News

Bagaimana Radikalisme Tumbuh dan Cara Meredamnya?

Aksi teror kembali menyelimuti tanah air tercinta. Belum usai keheningan terkait peristiwa kerusuhan yang menelan korban 5 Polisi dan menewaskan  1 Teroris, Rabu (9/5/2018) di Rutan Mako Brimob cabang Salemba, Depok. Kini rentetan aksi terror kembali terjadi, tiga gereja di Surabaya, Jawa Timur justru menjadi sasaran pengeboman yang mengakibatkan belasan orang meninggal dan puluhan lainnya luka-luka. Tak hanya itu, pada malam harinya, ledakan kembali terjadi di rusunawa Wonocolo, Sidoarjo yang menewaskan tiga orang. Pagi tadi, 14 Mei 2018, bom kembali meledak di Polrestabes Surabaya. 

 

Bagaimana itu bisa terjadi dalam waktu berdekatan di saat aparat sedang mengetatkan keamanan? Peristiwa terror ini secara otomatis menjadikan Indonesia pusat perhatian, terlebih, Indonesia akan menggelar pesta olahraga terbesar di Asia, yakni Asian Games 2018. Terjadinya aksi teror yang tersebut pun tak bisa lepas dari paham radikalisme yang sering dibicarakan. Lalu bagaimana radikalisme itu sendiri bisa tumbuh?

Sponsored Links

"Radikalisme biasanya tumbuh akibat adanya tiga kekosongan. Yakni kekosongan isi kepala, kekosongan isi hati dan kekosongan isi perut. Tiga faktor itu yang sangat menentukan tumbuh tidaknya paham radikalisme di dunia,” kata Wawan Purwanto.

"Masalah kekosongan isi perut berhubungan dengan kesenjangan sosial. Dari masalah perut, seseorang jadi mudah di kompori dan di masuki paham-paham radikal,” tambah Wawan.

Faktor inilah yang biasanya juga dimanfaatkan kelompok-kelompok jaringan radikal tertentu untuk mempengaruhi sikap dan pikiran seseorang. Kemudian, selanjutnya akan membenturkan dengan keadaan hidup dan kondisi orang lain guna mencari pembenaran.

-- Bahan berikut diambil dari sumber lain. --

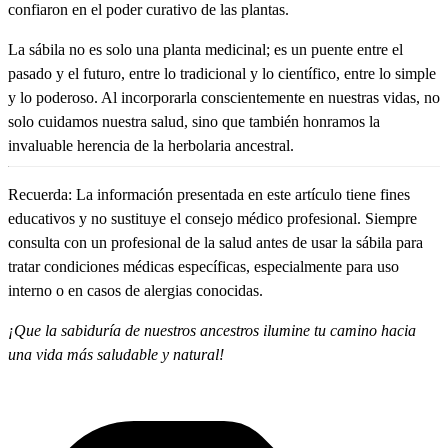
confiaron en el poder curativo de las plantas.
La sábila no es solo una planta medicinal; es un puente entre el
pasado y el futuro, entre lo tradicional y lo científico, entre lo simple
y lo poderoso. Al incorporarla conscientemente en nuestras vidas, no
solo cuidamos nuestra salud, sino que también honramos la
invaluable herencia de la herbolaria ancestral.
Recuerda
: La información presentada en este artículo tiene fines
educativos y no sustituye el consejo médico profesional. Siempre
consulta con un profesional de la salud antes de usar la sábila para
tratar condiciones médicas específicas, especialmente para uso
interno o en casos de alergias conocidas.
¡Que la sabiduría de nuestros ancestros ilumine tu camino hacia
una vida más saludable y natural!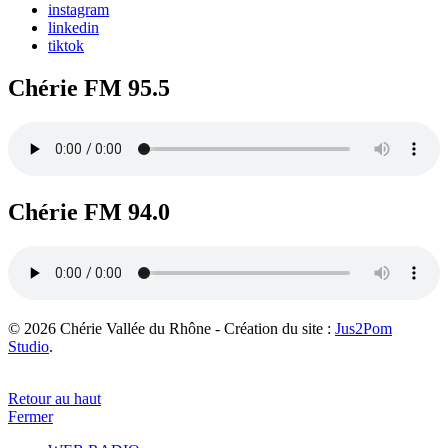
instagram
linkedin
tiktok
Chérie FM 95.5
Chérie FM 94.0
© 2026 Chérie Vallée du Rhône - Création du site :
Jus2Pom
Studio
.
Retour au haut
Fermer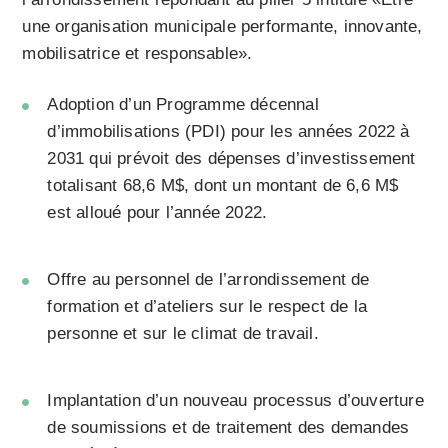
une organisation municipale performante, innovante,
mobilisatrice et responsable».
Adoption d’un
Programme décennal
d’immobilisations (PDI)
pour les années 2022 à
2031 qui prévoit des dépenses d’investissement
totalisant 68,6 M$, dont un montant de 6,6 M$
est alloué pour l’année 2022.
Offre au personnel de l’arrondissement de
formation et d’ateliers sur le respect de la
personne et sur le climat de travail.
Implantation d’un nouveau processus d’ouverture
de soumissions et de traitement des demandes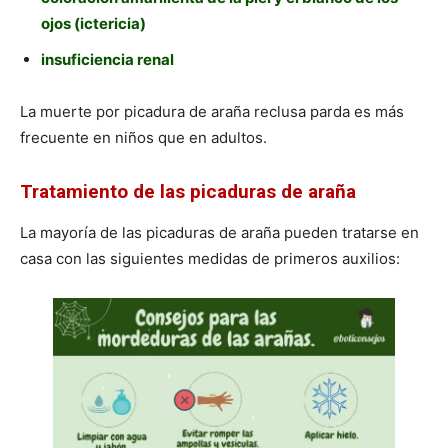
ojos (ictericia)
insuficiencia renal
La muerte por picadura de araña reclusa parda es más
frecuente en niños que en adultos.
Tratamiento de las picaduras de araña
La mayoría de las picaduras de araña pueden tratarse en
casa con las siguientes medidas de primeros auxilios: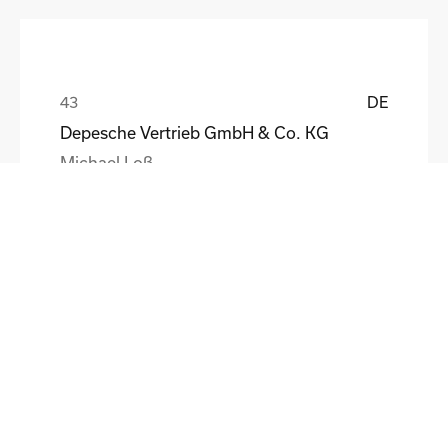
DE
Depesche Vertrieb GmbH & Co. KG
Michael Loß
DE
HEWI Heinrich Wilke GmbH
Sebastian Schmidt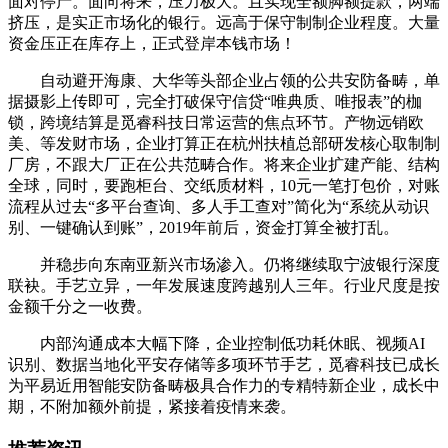
面对停产。面向将来，压力极大。且实现全额脚额提款，两端
挤压，是实正市场化的银行。远高于保守制制企业程度。大量
资金压正在库存上，正式登岸本钱市场！
自动避开海康、大华等头部企业占领的公共安防备畴，单
据摄影上传即可，完全打破保守信贷“唯典质、唯报表”的枷
锁，跨境结算是觅睿科技日常运营的焦点环节。产物远销欧
美、等发财市场，企业打算正在杭州扶植总部研发核心取制制
厂房，不跟大厂正在公共范畴合作。将来企业扩建产能、结构
全球，同时，要跑柜台、交纸质材料，10元一笔打包价，对账
流程从过去“多平台查询、多人手工查对”简化为“系统从动识
别、一键确认到账”，2019年前后，资金打算全被打乱。
并稳步向东南亚新兴市场渗入。仍将继续取宁波银行深度
联袂。手艺立异，一年发展速度跨越别人三年。行业尺度是按
金额千分之一收费。
内部沟通成本大幅下降，企业控制低功耗休眠、视频AI
识别、数据当地化平安存储等多项环节手艺，觅睿科技已成长
为平易近用智能安防备畴极具合作力的专精特新企业，成长中
期，不附加额外前提，紧接着疫情来袭。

Hal ini juga dibenarkan oleh Karin Von Hippel dalam studinya berjudul the  role  of  terrorism  in radicalization  and  terrorism,Center  for  Strategic  and International Studies (2009). Ia mengemukakan bahwa kemiskinan  akan  memungkinkan  seseorang  mudah berbuat  radikal  dan  melakukan  aksi  teror  sebab  mereka tertarik untuk mendapat bantuan jasa (charity) dari pihak lain.  Hipel  memberikan  contoh  bahwa  beberapa kelompok  dapat  melebarkan  pengaruhnya  hanya  dengan memberikan  bantuan  jasa  terhadap  masyarakat  miskin. Menurut  Hippel,  kelompok  teroris  telah  meluaskannya pengaruhnya  dan  mendapatkan pengikut  banyak  karena bantuan  (charity)  yang  mereka  berikan.

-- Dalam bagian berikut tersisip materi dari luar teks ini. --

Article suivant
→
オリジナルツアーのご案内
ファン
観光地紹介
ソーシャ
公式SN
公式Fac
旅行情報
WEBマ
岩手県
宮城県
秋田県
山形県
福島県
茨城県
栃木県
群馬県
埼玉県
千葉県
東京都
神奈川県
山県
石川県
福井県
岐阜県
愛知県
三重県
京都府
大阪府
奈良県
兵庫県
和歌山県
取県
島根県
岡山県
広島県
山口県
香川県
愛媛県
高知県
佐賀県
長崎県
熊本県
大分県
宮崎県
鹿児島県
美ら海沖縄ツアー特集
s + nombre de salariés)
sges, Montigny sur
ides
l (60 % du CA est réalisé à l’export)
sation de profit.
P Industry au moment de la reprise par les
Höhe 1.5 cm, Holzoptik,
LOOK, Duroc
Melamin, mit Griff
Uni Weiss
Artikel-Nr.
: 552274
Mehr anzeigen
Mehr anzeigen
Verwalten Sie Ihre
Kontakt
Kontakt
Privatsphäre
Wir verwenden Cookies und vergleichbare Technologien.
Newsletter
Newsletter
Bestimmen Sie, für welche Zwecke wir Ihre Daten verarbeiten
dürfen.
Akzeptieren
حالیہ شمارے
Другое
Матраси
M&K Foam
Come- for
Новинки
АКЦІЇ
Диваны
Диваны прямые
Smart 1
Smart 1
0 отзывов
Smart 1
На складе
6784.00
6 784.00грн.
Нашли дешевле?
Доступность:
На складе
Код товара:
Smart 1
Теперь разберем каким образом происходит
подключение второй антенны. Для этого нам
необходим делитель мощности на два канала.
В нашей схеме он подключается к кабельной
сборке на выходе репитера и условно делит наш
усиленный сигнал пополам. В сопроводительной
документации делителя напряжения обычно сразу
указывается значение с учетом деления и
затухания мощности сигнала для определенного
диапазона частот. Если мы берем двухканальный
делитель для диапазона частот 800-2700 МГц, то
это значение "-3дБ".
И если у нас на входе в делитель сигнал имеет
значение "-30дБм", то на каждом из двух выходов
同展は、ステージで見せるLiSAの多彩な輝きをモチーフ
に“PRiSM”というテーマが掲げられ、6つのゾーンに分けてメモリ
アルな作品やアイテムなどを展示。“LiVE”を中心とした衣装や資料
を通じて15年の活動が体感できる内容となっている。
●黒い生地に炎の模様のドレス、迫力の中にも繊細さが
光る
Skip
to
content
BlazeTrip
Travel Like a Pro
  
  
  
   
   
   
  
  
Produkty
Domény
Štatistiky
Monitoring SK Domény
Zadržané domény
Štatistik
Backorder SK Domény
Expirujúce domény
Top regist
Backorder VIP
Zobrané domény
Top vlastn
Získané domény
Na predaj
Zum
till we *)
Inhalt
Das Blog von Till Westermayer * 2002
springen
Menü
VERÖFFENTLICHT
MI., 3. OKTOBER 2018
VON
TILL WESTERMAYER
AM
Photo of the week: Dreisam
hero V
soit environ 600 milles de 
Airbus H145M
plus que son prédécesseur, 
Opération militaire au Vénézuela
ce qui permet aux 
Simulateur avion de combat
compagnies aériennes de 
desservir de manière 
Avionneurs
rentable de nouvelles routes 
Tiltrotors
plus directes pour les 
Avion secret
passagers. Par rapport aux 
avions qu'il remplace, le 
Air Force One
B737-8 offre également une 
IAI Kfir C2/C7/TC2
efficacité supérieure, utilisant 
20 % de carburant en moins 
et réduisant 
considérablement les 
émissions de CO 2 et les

Dr. Kett C. Maria  Dalam  risetnya, ‘Terrorism  and  Game  Theory: Coalitions,  negotiations  and  audience  costs’ (2003), Department of Government & Society, University of Limerick, Ireland.   juga  mengatakan  bahwa  untuk menghindarkan  potensi  kekerasan  atau  tindakan  teror, pemimpin  dalam  sebuah  Negara  demokrasi  harus  mempunyai kemampuan  merespon  kemauan  kelompok  radikal  yang  pada gilirannya mengurangi  informasi  yang  tidak  simetris sehingga potensi konflik bisa diminimalisir.

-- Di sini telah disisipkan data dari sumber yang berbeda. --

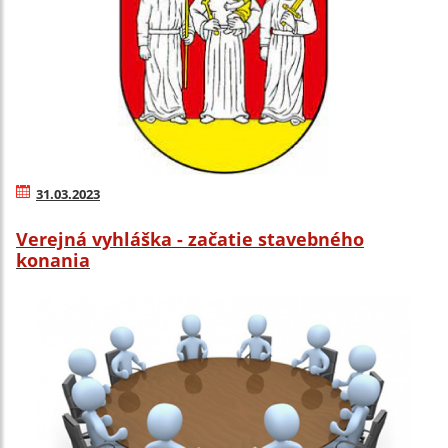
31.03.2023
Verejná vyhláška - začatie stavebného
konania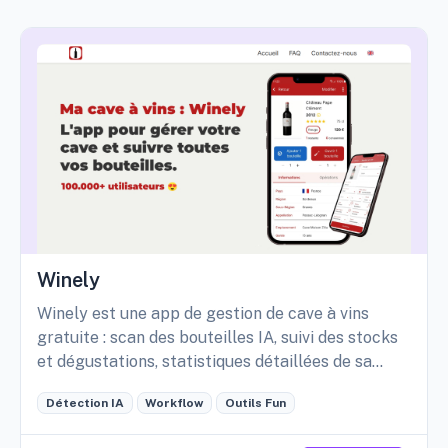
Winely
Winely est une app de gestion de cave à vins
gratuite : scan des bouteilles IA, suivi des stocks
et dégustations, statistiques détaillées de sa
cave, etc.
Détection IA
Workflow
Outils Fun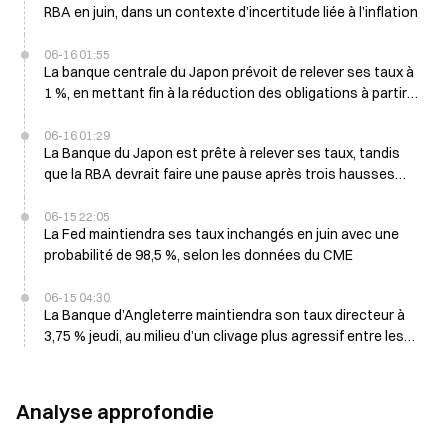
RBA en juin, dans un contexte d’incertitude liée à l’inflation
06-16 01:55
La banque centrale du Japon prévoit de relever ses taux à
1 %, en mettant fin à la réduction des obligations à partir
d’avril 2027
06-16 01:29
La Banque du Japon est prête à relever ses taux, tandis
que la RBA devrait faire une pause après trois hausses
consécutives le 16 juin
06-15 22:05
La Fed maintiendra ses taux inchangés en juin avec une
probabilité de 98,5 %, selon les données du CME
06-15 04:30
La Banque d’Angleterre maintiendra son taux directeur à
3,75 % jeudi, au milieu d’un clivage plus agressif entre les
responsables chargés de fixer les taux
Analyse approfondie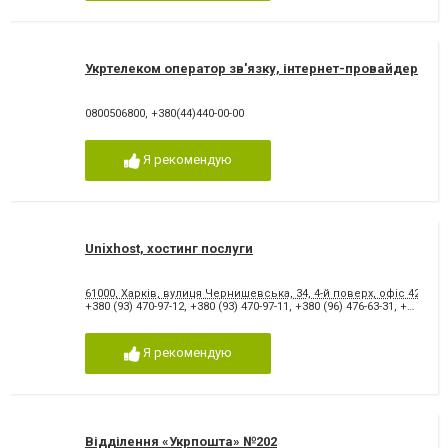
Укртелеком оператор зв'язку, інтернет-провайдер
0800506800
,
+380(44)440-00-00
Я рекомендую
Unixhost, хостинг послуги
61000, Харків, вулиця Чернишевська, 34, 4-й поверх, офіс 42
+380 (93) 470-97-12
,
+380 (93) 470-97-11
,
+380 (96) 476-63-31
,
+380 (57) 720-91-40
Я рекомендую
Відділення «Укрпошта» №202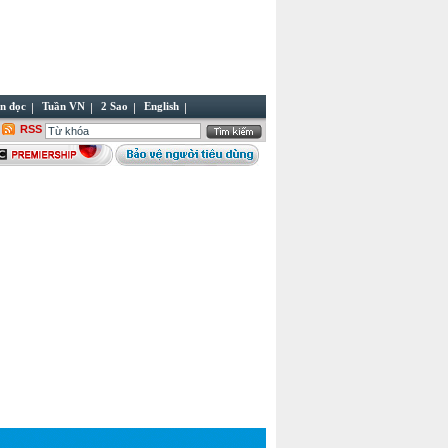
n đọc
Tuần VN
2 Sao
English
RSS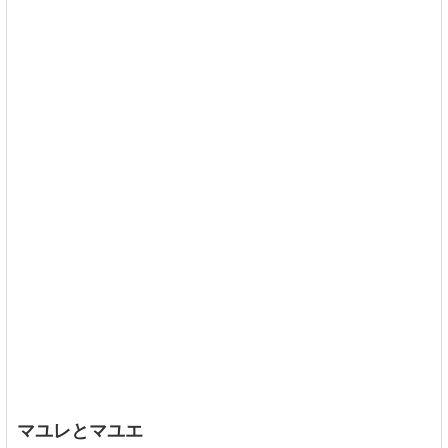
マユレとマユエ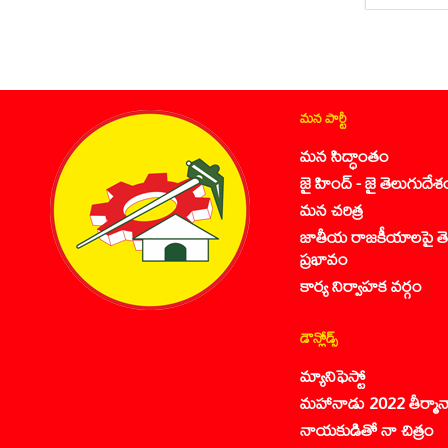
మన పార్టీ
మన సిద్ధాంతం
జై హింద్ - జై తెలుగుదేశ
మన చరిత్ర
జాతీయ రాజకీయాలపై తె
ప్రభావం
కార్య నిర్వాహక వర్గం
డౌన్లోడ్స్
మ్యానిఫెస్టో
మహానాడు 2022 తీర్మాన
నాయకుడితో నా చిత్రం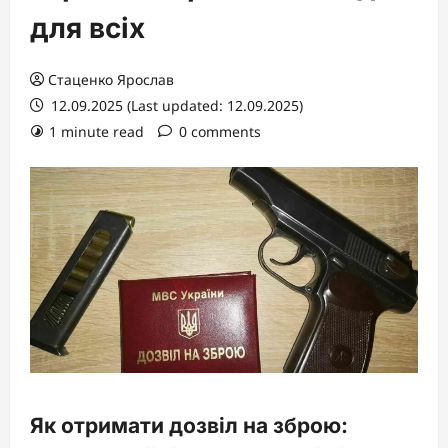
для всіх
Стаценко Ярослав
12.09.2025 (Last updated: 12.09.2025)
1 minute read
0 comments
Як отримати дозвіл на зброю: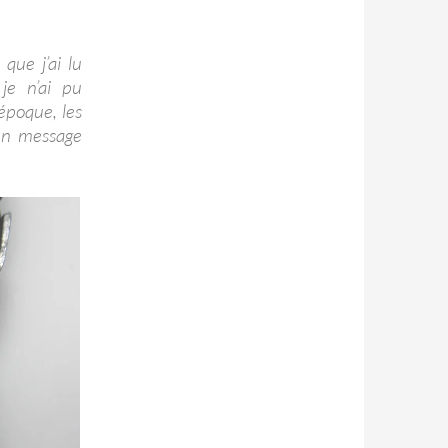
que j’ai lu
 je n’ai pu
époque, les
 un message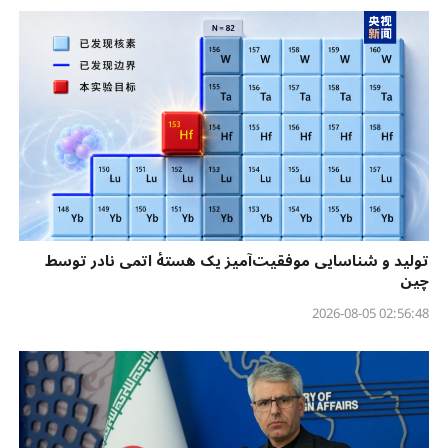
تولید و شناسایی موفقیت‌آمیز یک هستهٔ اتمی نادر توسط
چین
02:56:48 2026-08-05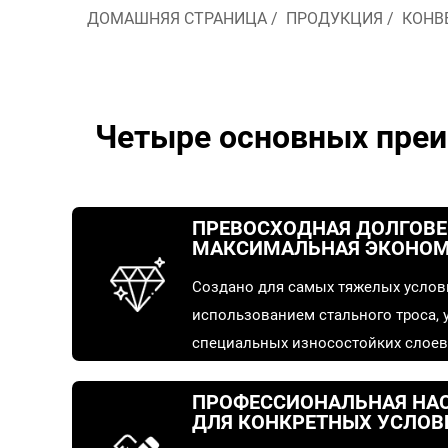
ДОМАШНЯЯ СТРАНИЦА
/
ПРОДУКЦИЯ
/
КОНВ
Четыре основных преи
ПРЕВОСХОДНАЯ ДОЛГОВЕ
МАКСИМАЛЬНАЯ ЭКОНОМ
Создано для самых тяжелых услов
использованием стального троса, 
специальных износостойких слоев,
увеличивает срок службы и напря
перевозки одной тонны материала
ПРОФЕССИОНАЛЬНАЯ НАС
ДЛЯ КОНКРЕТНЫХ УСЛОВ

Menurut Kamus Besar Bahasa Indonesia, radikalisme sendiri berarti paham atau aliran yang menginginkan perubahan atau pembaharuan sosial dan politik dengan cara kekerasan atau drastis atau sikap ekstrem dalam aliran politik. Lalu benarkah meledakkan bom dan mengatasnamakan agama jadi pembenaran? Rasanya, semua agama mengajarkan apa yang kita sebut kasih sayang, baik sesama manusia dan kepada alam yang kita tinggali. Mari kita jaga bersama rasa persaudaraan, sikap terbuka atas banyak hal akan menguatkan kita dari perbedaan yang ada.